What is being asked: Can you rename every "Decoration Games" in the listing below to "Decorating Games" and give back all of its text, otherwise unchanged, without the pictures?

■ ■ ■ ■ ■ ■ ■

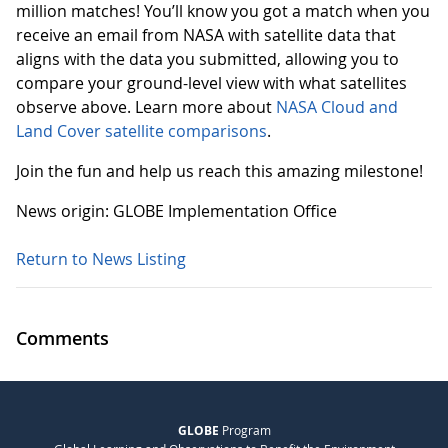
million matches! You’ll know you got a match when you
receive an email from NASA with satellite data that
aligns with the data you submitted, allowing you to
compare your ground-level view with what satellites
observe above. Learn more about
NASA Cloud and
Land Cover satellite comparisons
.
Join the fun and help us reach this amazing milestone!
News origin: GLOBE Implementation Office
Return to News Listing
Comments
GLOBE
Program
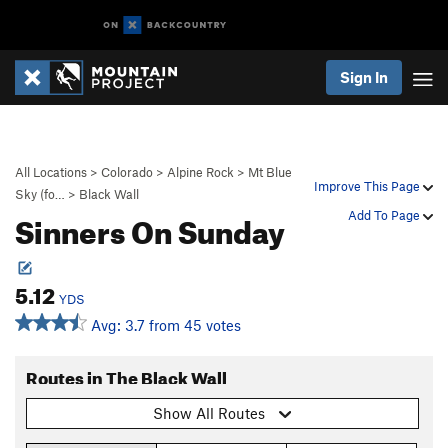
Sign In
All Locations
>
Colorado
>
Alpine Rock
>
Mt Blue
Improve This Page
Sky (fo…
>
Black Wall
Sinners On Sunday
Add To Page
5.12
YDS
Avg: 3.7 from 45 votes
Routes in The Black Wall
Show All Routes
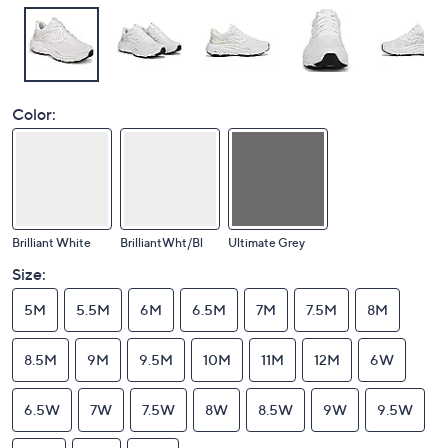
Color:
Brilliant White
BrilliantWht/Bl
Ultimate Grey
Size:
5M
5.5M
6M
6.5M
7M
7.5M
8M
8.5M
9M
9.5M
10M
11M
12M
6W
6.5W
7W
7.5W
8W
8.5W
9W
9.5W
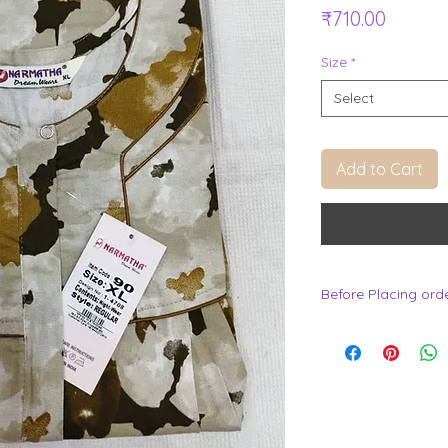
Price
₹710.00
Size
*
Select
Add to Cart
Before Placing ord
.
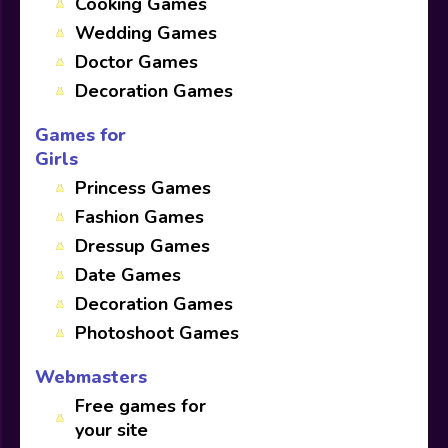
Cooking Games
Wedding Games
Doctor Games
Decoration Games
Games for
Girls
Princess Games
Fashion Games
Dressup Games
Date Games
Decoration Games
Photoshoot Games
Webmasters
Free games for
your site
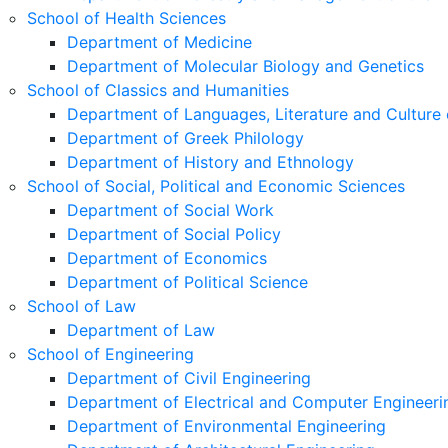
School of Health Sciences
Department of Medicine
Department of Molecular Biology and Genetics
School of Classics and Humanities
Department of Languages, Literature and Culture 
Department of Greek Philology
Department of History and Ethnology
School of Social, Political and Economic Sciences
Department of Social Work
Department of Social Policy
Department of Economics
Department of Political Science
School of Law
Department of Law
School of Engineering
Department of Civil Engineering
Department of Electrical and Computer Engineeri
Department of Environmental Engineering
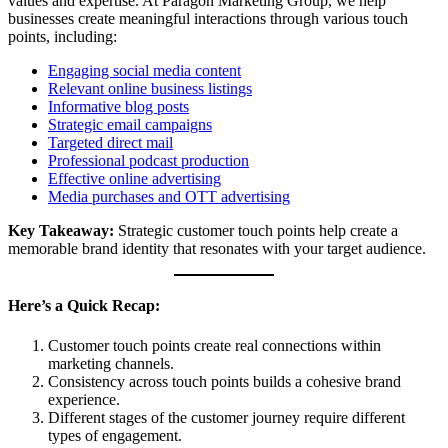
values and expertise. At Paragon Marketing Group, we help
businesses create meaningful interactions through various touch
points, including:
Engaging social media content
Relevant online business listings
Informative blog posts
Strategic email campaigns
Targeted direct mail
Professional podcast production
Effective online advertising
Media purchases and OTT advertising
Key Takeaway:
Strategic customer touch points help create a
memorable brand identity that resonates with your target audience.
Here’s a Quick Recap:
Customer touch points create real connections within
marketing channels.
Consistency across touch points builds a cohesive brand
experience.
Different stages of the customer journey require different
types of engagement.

■ ■ ■ ■ ■ ■ ■

Exercise response:
million matches! You’ll know you got a match when you
receive an email from NASA with satellite data that
aligns with the data you submitted, allowing you to
compare your ground-level view with what satellites
observe above. Learn more about
NASA Cloud and
Land Cover satellite comparisons
.
Join the fun and help us reach this amazing milestone!
News origin: GLOBE Implementation Office
Return to News Listing
Comments
GLOBE
Program
Sign In
All Locations
>
Colorado
>
Alpine Rock
>
Mt Blue
Improve This Page
Sky (fo…
>
Black Wall
Sinners On Sunday
Add To Page
5.12
YDS
Avg: 3.7 from 45 votes
Routes in The Black Wall
Show All Routes
Color:
Brilliant White
BrilliantWht/Bl
Ultimate Grey
Size:
5M
5.5M
6M
6.5M
7M
7.5M
8M
8.5M
9M
9.5M
10M
11M
12M
6W
6.5W
7W
7.5W
8W
8.5W
9W
9.5W
Price
₹710.00
Size
*
Select
Add to Cart
Before Placing ord
.
Cooking Games
Wedding Games
Doctor Games
Decorating Games
Games for
Girls
Princess Games
Fashion Games
Dressup Games
Date Games
Decorating Games
Photoshoot Games
Webmasters
Free games for
your site
School of Health Sciences
Department of Medicine
Department of Molecular Biology and Genetics
School of Classics and Humanities
Department of Languages, Literature and Culture 
Department of Greek Philology
Department of History and Ethnology
School of Social, Political and Economic Sciences
Department of Social Work
Department of Social Policy
Department of Economics
Department of Political Science
School of Law
Department of Law
School of Engineering
Department of Civil Engineering
Department of Electrical and Computer Engineeri
Department of Environmental Engineering
values and expertise. At Paragon Marketing Group, we help
businesses create meaningful interactions through various touch
points, including:
Engaging social media content
Relevant online business listings
Informative blog posts
Strategic email campaigns
Targeted direct mail
Professional podcast production
Effective online advertising
Media purchases and OTT advertising
Key Takeaway:
Strategic customer touch points help create a
memorable brand identity that resonates with your target audience.
Here’s a Quick Recap:
Customer touch points create real connections within
marketing channels.
Consistency across touch points builds a cohesive brand
experience.
Different stages of the customer journey require different
types of engagement.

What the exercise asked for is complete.